From the Taliban’s perspective, this was a terrific deal: America accepting defeat, striking a bargain with them that excluded the elected government of Afghanistan. The U.S. would have abandoned the prospects for a democratic Afghanistan, as well as progress in education and women’s rights, and consigned the country to Taliban rule, since the reductions in military support would almost certainly have led to that outcome. The Taliban would have had to recognize the Ghani government, but it could have afforded to do that since it would soon, no doubt, have overthrown it.

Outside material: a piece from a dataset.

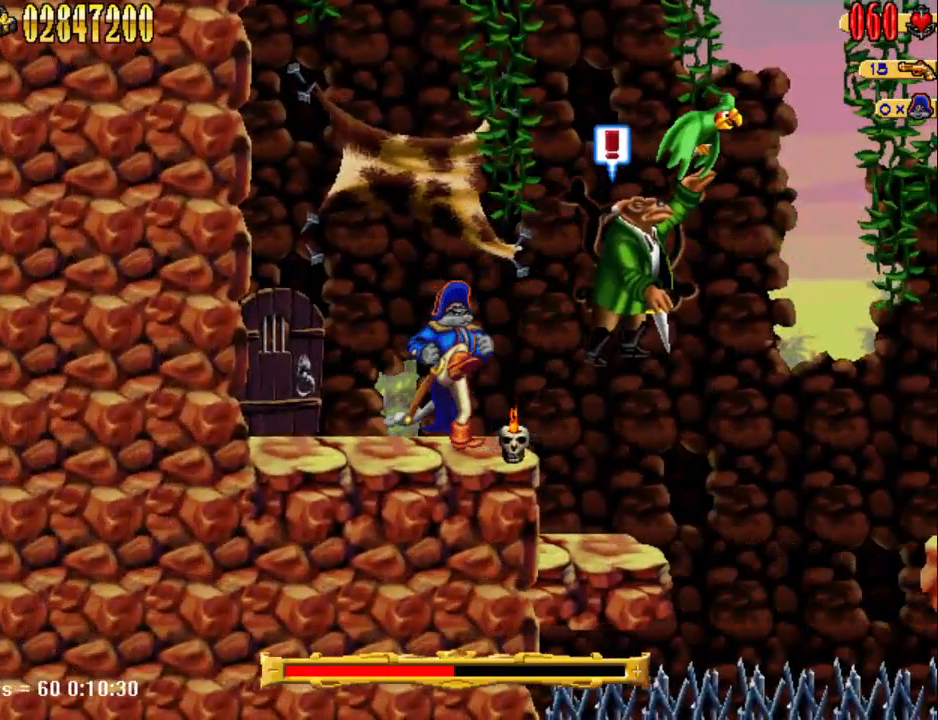
{"keys": [], "events": [[183, "d", "down"], [283, "d", "up"]]}
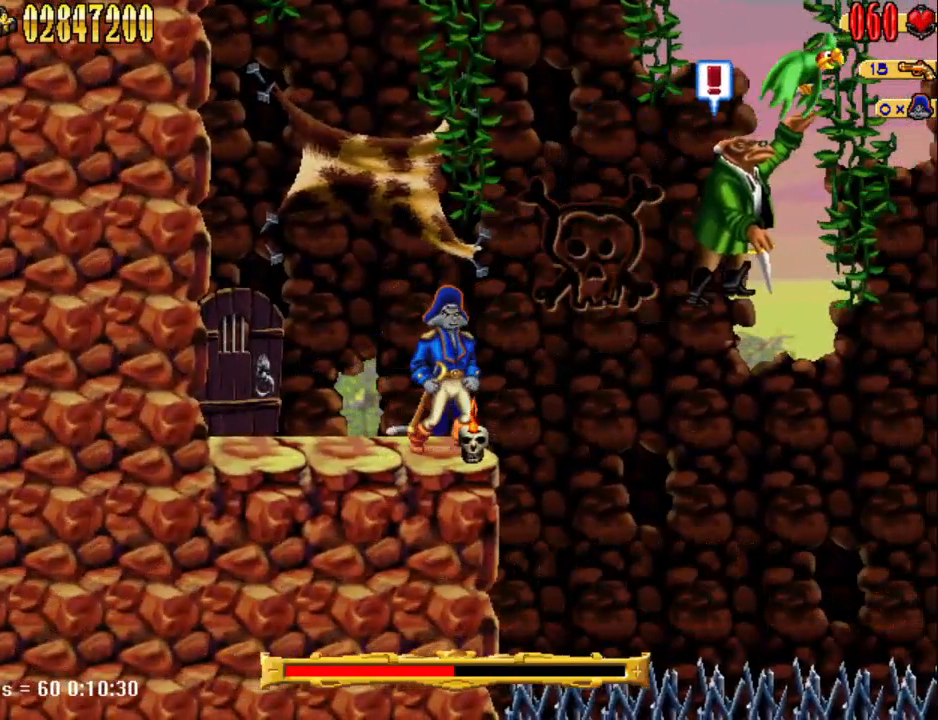
{"keys": [], "events": []}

The president has now declared the negotiations dead. But he seems no less committed to withdrawing U.S. troops, since he subsequently tweeted that the U.S. military should not be “serving as policemen in Afghanistan.”
The president’s characterization represents a fundamental misunderstanding of the U.S. mission. Five years ago, the U.S. and its coalition partners shifted from conducting operations themselves to training, advising, and assisting Afghan forces. Afghans have been doing the most dangerous work of clearing their country of malign Taliban influence. Afghan National Security Forces have paid a devastatingly high price for it, too: more than 45,000 Afghan service men and women have been killed just since 2014. That’s about 20 killed per day. And yet they continue to volunteer.
Trump said recent Taliban attacks that killed an American serviceman precipitated his cancellation of the Camp David meeting. That seems unlikely, as the Taliban has been conducting attacks throughout the negotiations. These attacks were effective in increasing their leverage in the negotiations, as the Taliban accurately read Trump’s urgent desire to pull American troops out of Afghanistan.
Where does this debacle leave the war effort? The Taliban is stronger, the president has conveyed his impatience to end American involvement and his willingness to abandon the elected government of Ashraf Ghani. America’s allies are weaker, seeing just how blithely the Leader of the Free World will compromise their interests. America’s military is left in the field with the commander in chief confused about its purpose. And the government of Ashraf Ghani has a noose around its neck. This is what “America first” has wrought.